== AIM OF THE EXERCISE ==
Show every line of the rows below that contains the word "Aggravated".

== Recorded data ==
····················

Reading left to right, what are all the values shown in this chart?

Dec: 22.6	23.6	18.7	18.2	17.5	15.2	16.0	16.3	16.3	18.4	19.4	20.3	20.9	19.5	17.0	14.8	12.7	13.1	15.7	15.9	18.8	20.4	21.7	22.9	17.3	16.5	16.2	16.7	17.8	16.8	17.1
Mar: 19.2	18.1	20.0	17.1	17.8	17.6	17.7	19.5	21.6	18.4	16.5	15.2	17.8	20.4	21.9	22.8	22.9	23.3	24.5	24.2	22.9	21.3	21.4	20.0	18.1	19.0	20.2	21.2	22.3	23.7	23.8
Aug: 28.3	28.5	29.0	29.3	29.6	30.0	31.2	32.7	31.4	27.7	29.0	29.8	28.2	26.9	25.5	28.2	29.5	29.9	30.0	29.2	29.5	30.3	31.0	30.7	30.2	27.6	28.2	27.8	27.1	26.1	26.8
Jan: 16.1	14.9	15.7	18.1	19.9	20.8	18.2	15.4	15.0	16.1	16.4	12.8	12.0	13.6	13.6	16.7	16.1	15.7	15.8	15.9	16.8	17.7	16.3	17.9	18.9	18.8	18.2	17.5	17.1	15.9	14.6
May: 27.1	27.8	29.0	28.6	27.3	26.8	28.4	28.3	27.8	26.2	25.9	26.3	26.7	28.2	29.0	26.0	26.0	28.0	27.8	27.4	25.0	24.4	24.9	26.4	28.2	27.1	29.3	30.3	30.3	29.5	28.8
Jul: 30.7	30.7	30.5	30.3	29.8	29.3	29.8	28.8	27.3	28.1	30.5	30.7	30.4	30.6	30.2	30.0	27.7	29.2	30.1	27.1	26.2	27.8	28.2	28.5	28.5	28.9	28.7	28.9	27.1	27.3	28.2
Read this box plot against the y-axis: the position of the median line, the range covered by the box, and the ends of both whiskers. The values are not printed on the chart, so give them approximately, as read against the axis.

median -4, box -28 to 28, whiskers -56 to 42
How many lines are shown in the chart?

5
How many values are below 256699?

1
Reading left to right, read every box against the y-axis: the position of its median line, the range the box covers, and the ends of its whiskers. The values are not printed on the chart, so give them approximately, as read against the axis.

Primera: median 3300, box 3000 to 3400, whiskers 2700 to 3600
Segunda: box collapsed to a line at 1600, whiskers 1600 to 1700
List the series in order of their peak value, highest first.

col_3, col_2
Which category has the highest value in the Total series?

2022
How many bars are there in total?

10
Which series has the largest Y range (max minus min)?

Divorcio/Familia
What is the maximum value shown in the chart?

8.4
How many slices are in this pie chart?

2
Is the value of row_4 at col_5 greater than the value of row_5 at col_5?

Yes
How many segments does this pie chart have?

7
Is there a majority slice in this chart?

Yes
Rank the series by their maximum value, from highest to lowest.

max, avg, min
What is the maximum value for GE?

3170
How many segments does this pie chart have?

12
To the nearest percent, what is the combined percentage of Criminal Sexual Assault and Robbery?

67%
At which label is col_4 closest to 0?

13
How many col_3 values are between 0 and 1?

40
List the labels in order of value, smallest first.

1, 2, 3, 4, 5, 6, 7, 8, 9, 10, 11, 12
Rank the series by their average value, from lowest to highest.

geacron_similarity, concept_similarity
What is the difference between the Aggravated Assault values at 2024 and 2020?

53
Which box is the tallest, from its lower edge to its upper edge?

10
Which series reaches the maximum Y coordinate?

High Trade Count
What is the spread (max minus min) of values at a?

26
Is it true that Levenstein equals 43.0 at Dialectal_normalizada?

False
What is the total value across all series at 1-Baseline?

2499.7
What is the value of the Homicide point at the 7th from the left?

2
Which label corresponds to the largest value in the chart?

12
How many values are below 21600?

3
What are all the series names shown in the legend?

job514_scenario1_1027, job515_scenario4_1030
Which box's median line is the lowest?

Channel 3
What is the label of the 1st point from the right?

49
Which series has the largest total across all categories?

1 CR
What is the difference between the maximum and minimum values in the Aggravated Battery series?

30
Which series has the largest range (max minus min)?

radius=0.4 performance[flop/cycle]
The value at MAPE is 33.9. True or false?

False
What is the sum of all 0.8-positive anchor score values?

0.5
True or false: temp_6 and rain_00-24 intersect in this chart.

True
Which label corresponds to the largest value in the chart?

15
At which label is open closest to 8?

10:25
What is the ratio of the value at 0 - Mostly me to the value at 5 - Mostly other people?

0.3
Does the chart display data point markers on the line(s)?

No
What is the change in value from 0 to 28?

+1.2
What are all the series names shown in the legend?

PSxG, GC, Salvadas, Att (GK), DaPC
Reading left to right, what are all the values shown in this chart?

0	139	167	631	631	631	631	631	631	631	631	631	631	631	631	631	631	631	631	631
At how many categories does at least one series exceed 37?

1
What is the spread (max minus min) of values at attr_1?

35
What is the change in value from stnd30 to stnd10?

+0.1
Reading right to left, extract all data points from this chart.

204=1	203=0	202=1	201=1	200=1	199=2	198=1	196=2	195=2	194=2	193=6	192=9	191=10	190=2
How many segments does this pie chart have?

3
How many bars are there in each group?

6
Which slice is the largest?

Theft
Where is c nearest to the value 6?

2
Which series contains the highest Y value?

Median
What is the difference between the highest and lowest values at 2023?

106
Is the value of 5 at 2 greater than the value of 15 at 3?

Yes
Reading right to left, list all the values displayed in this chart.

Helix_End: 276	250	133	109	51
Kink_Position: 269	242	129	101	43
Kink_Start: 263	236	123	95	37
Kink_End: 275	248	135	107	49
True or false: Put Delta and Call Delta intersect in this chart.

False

····················

== COMPLETED EXERCISE ==
What is the difference between the Aggravated Assault values at 2024 and 2020?
What is the difference between the maximum and minimum values in the Aggravated Battery series?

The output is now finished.